---------- RECORDS FOR THIS EXERCISE ----------
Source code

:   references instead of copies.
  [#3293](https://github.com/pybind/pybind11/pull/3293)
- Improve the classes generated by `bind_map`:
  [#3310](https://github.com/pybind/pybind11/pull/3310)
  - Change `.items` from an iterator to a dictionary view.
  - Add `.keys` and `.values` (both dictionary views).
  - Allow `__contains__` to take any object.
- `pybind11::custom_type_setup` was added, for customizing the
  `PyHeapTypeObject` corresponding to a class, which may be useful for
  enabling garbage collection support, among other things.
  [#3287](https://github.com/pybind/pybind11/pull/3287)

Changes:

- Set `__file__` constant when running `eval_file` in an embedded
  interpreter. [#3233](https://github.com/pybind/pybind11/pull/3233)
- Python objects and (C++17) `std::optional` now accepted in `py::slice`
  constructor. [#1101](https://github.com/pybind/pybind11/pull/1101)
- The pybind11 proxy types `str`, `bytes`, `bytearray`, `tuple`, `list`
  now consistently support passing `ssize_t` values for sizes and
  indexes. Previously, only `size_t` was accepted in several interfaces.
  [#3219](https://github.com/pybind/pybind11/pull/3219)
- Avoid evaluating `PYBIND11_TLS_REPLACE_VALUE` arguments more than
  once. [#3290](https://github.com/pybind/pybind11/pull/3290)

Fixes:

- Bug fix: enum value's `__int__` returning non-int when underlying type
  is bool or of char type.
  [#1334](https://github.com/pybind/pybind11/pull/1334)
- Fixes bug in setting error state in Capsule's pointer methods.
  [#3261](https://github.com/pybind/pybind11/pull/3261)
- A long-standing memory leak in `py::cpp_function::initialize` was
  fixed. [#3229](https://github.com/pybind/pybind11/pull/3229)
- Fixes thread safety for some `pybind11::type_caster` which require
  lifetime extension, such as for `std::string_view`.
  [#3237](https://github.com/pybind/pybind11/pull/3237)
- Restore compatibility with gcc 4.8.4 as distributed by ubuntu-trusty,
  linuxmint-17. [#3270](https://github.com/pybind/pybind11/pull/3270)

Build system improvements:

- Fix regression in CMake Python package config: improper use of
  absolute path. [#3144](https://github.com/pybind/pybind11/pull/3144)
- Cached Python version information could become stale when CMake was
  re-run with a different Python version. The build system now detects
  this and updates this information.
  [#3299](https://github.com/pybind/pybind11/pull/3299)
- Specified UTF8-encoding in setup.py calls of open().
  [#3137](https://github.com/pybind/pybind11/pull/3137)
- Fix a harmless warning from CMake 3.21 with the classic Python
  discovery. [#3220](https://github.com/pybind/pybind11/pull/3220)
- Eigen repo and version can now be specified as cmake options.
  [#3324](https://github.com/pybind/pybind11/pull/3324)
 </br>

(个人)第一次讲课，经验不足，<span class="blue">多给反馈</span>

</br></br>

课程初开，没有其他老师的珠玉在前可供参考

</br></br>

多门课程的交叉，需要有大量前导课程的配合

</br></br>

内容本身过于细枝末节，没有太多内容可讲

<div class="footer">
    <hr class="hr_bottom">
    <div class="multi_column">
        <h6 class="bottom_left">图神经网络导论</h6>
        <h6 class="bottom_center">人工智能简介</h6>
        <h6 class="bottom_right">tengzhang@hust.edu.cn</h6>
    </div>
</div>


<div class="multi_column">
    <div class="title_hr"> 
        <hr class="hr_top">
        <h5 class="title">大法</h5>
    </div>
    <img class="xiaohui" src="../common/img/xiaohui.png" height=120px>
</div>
----------
Copy the lines that hold the word "Fixes". Take them from the records above.

Fixes:
- Fixes bug in setting error state in Capsule's pointer methods.
- Fixes thread safety for some `pybind11::type_caster` which require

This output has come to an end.